Covadonga Paneda began her presentation by introducing Altamira Therapeutics, a company based in Basel, and their innovative x-Phore platform. This platform aims to move away from lipid-based nanoparticles and instead use peptides to achieve delivery systems that could reach areas outside the liver. The x-Phore platform includes three variants: OligoPhore for small RNAs, SemaPhore for mRNA payloads, and CycloPhore for circular RNA. These variants were used in two developmental programmes: AM-401 for KRAS-driven cancers and AM-411 for arthritis.
Paneda explained that the nanoparticles were generated by the self-assembly of peptides with any RNA, followed by a coating of albumin or hyaluronic acid. This design aims to protect the RNA, enhance stability in circulation, and improve retention in specific tissues. The platform targets tissues with inflammation and certain cancers by taking advantage of vascular leakiness and specific receptors upregulated in these conditions.
The presentation included proof of concept data showing the effectiveness of the platform in reducing tumour size and inflammation in animal models.
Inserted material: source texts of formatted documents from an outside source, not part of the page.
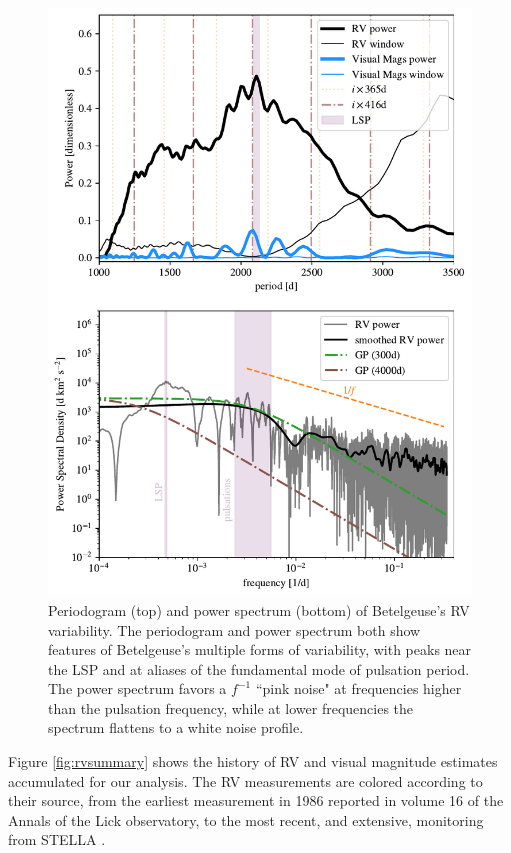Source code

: \documentclass[twocolumn]{aastex631}
\begin{document}
\begin{figure}
    \centering
    \includegraphics[width=\linewidth]{figures/power_spec.pdf}
    \caption{Periodogram (top) and power spectrum (bottom) of Betelgeuse's RV variability. The periodogram and power spectrum both show features of Betelgeuse's multiple forms of variability, with peaks near the LSP and at aliases of the fundamental mode of pulsation period. The power spectrum favors a $f^{-1}$ ``pink noise" at frequencies higher than the pulsation frequency, while at lower frequencies the spectrum flattens to a white noise profile.   }
    \label{fig:periodogram}
\end{figure}

Figure \ref{fig:rvsummary} shows the history of RV and visual magnitude estimates accumulated for our analysis. The RV measurements are colored according to their source, from the earliest measurement in 1986 reported in volume 16 of the Annals of the Lick observatory, to the most recent, and extensive, monitoring from STELLA \citep{2022csss.confE.185G}. 
\end{document}
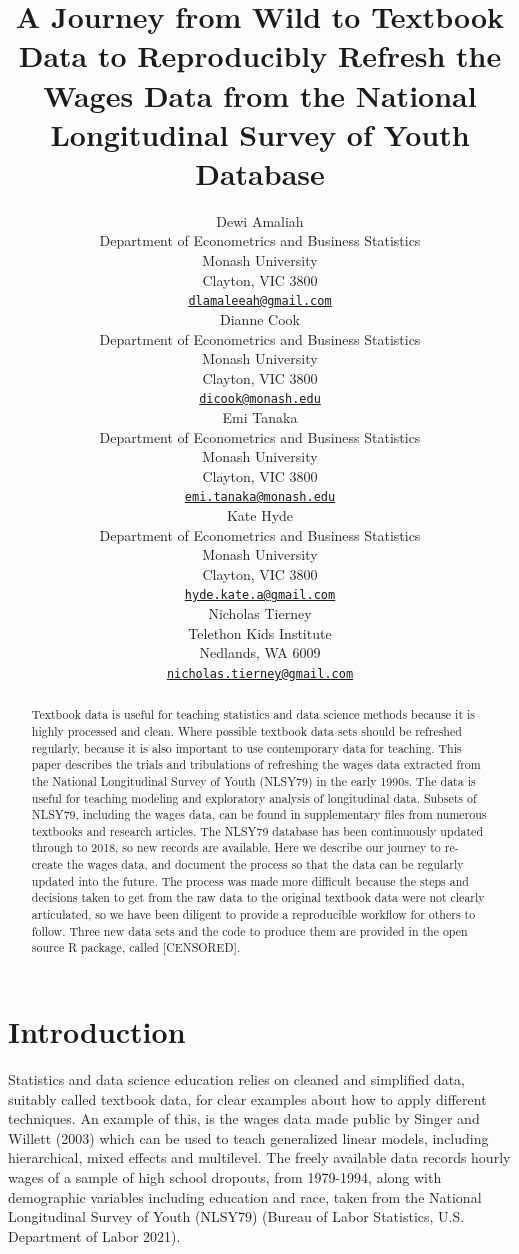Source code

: \documentclass{article}
\title{A Journey from Wild to Textbook Data to Reproducibly Refresh the Wages Data from the National Longitudinal Survey of Youth Database}
\author{
    Dewi Amaliah
   \\
    Department of Econometrics and Business Statistics \\
    Monash University \\
  Clayton, VIC 3800 \\
  \texttt{\href{mailto:dlamaleeah@gmail.com}{\nolinkurl{dlamaleeah@gmail.com}}} \\
   \And
    Dianne Cook
   \\
    Department of Econometrics and Business Statistics \\
    Monash University \\
  Clayton, VIC 3800 \\
  \texttt{\href{mailto:dicook@monash.edu}{\nolinkurl{dicook@monash.edu}}} \\
   \And
    Emi Tanaka
   \\
    Department of Econometrics and Business Statistics \\
    Monash University \\
  Clayton, VIC 3800 \\
  \texttt{\href{mailto:emi.tanaka@monash.edu}{\nolinkurl{emi.tanaka@monash.edu}}} \\
   \And
    Kate Hyde
   \\
    Department of Econometrics and Business Statistics \\
    Monash University \\
  Clayton, VIC 3800 \\
  \texttt{\href{mailto:hyde.kate.a@gmail.com}{\nolinkurl{hyde.kate.a@gmail.com}}} \\
   \And
    Nicholas Tierney
   \\
    Telethon Kids Institute \\
  Nedlands, WA 6009 \\
  \texttt{\href{mailto:nicholas.tierney@gmail.com}{\nolinkurl{nicholas.tierney@gmail.com}}} \\
  }
\begin{document}
\maketitle


\begin{abstract}
Textbook data is useful for teaching statistics and data science methods because it is highly processed and clean. Where possible textbook data sets should be refreshed regularly, because it is also important to use contemporary data for teaching. This paper describes the trials and tribulations of refreshing the wages data extracted from the National Longitudinal Survey of Youth (NLSY79) in the early 1990s. The data is useful for teaching modeling and exploratory analysis of longitudinal data. Subsets of NLSY79, including the wages data, can be found in supplementary files from numerous textbooks and research articles. The NLSY79 database has been continuously updated through to 2018, so new records are available. Here we describe our journey to re-create the wages data, and document the process so that the data can be regularly updated into the future. The process was made more difficult because the steps and decisions taken to get from the raw data to the original textbook data were not clearly articulated, so we have been diligent to provide a reproducible workflow for others to follow. Three new data sets and the code to produce them are provided in the open source R package, called {[}CENSORED{]}.
\end{abstract}


\hypertarget{intro}{%
\section{Introduction}\label{intro}}

Statistics and data science education relies on cleaned and simplified data, suitably called textbook data, for clear examples about how to apply different techniques. An example of this, is the wages data made public by Singer and Willett (2003) which can be used to teach generalized linear models, including hierarchical, mixed effects and multilevel. The freely available data records hourly wages of a sample of high school dropouts, from 1979-1994, along with demographic variables including education and race, taken from the National Longitudinal Survey of Youth (NLSY79) (Bureau of Labor Statistics, U.S. Department of Labor 2021).
\end{document}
Paneda highlighted that the nanoparticles were able to protect RNA from degradation and achieve expression for several days in vitro. The platform's design also allowed for extrahepatic delivery and selectivity, avoiding the liver and targeting other tissues.
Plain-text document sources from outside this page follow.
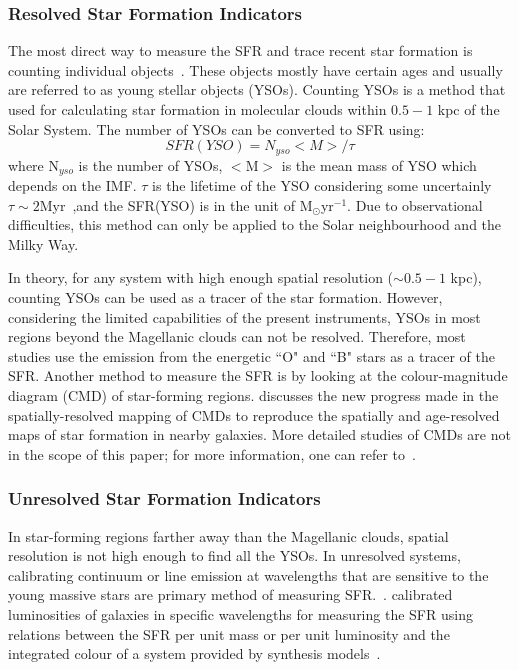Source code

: \subsubsection{Resolved Star Formation Indicators}
The most direct way to measure the SFR and trace recent star formation is counting individual objects~\citep{Kennicutt12}. 
These objects mostly have certain ages and usually are referred to as young stellar objects (YSOs). 
Counting YSOs is a method that used for calculating star formation in molecular clouds within $0.5- 1$ kpc of the Solar System. 
The number of YSOs can be converted to SFR using: 
\begin{equation}
SFR(YSO) = N_{yso} <M>/\tau 
\end{equation}
where N$_{yso}$ is the number of YSOs, $<$M$>$ is the mean mass of YSO which depends on the IMF. 
$\tau$ is the lifetime of the YSO considering some uncertainly $\tau \sim 2$Myr~\citep{Evans09},and the SFR(YSO) is in the unit of M$_{\odot}$yr$^{-1}$. 
Due to observational difficulties, this method can only be applied to the Solar neighbourhood and the Milky Way. 

In theory, for any system with high enough spatial resolution ($\sim 0.5- 1$ kpc), counting YSOs can be used as a tracer of the star formation. 
However, considering the limited capabilities of the present instruments, YSOs in most regions beyond the Magellanic clouds can not be resolved. 
Therefore, most studies use the emission from the energetic ``O" and ``B" stars as a tracer of the SFR. 
Another method to measure the SFR is by looking at the colour-magnitude diagram (CMD) of star-forming regions. 
\cite{Kennicutt12} discusses the new progress made in the spatially-resolved mapping of CMDs to reproduce the spatially and age-resolved maps of star formation in nearby galaxies. 
More detailed studies of CMDs are not in the scope of this paper; for more information, one can refer to~\citep{Kennicutt12}. 

\subsubsection{Unresolved Star Formation Indicators}

 In star-forming regions farther away than the Magellanic clouds, spatial resolution is not high enough to find all the YSOs. 
 In unresolved systems, calibrating continuum or line emission at wavelengths that are sensitive to the young massive stars are primary method of measuring SFR.~\citep[e.g.,][]{Kennicutt98b, Kewley02, Bell03, Calzetti07, Calzetti08, Calzetti10, Calzetti13, Kennicutt07, Kennicutt09, Boquien10, Hao11, Kennicutt12}. 
\cite{Kennicutt98b} calibrated luminosities of galaxies in specific wavelengths for measuring the SFR using relations between the SFR per unit mass or per unit luminosity and the integrated colour of a system provided by synthesis models~\citep[e.g.,][]{Bruzual93}.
Paneda discussed the advantages of the x-Phore platform over lipid-based nanoparticles, including better stability, easier manufacturing, and reduced immunogenicity. The platform's peptide design improved endosomal escape, ensuring that the RNA reached its target within cells. The presentation also covered the future plans for the platform, including optimising RNA sequences, scaling up the formulation process, and conducting further studies to move towards regulatory approval.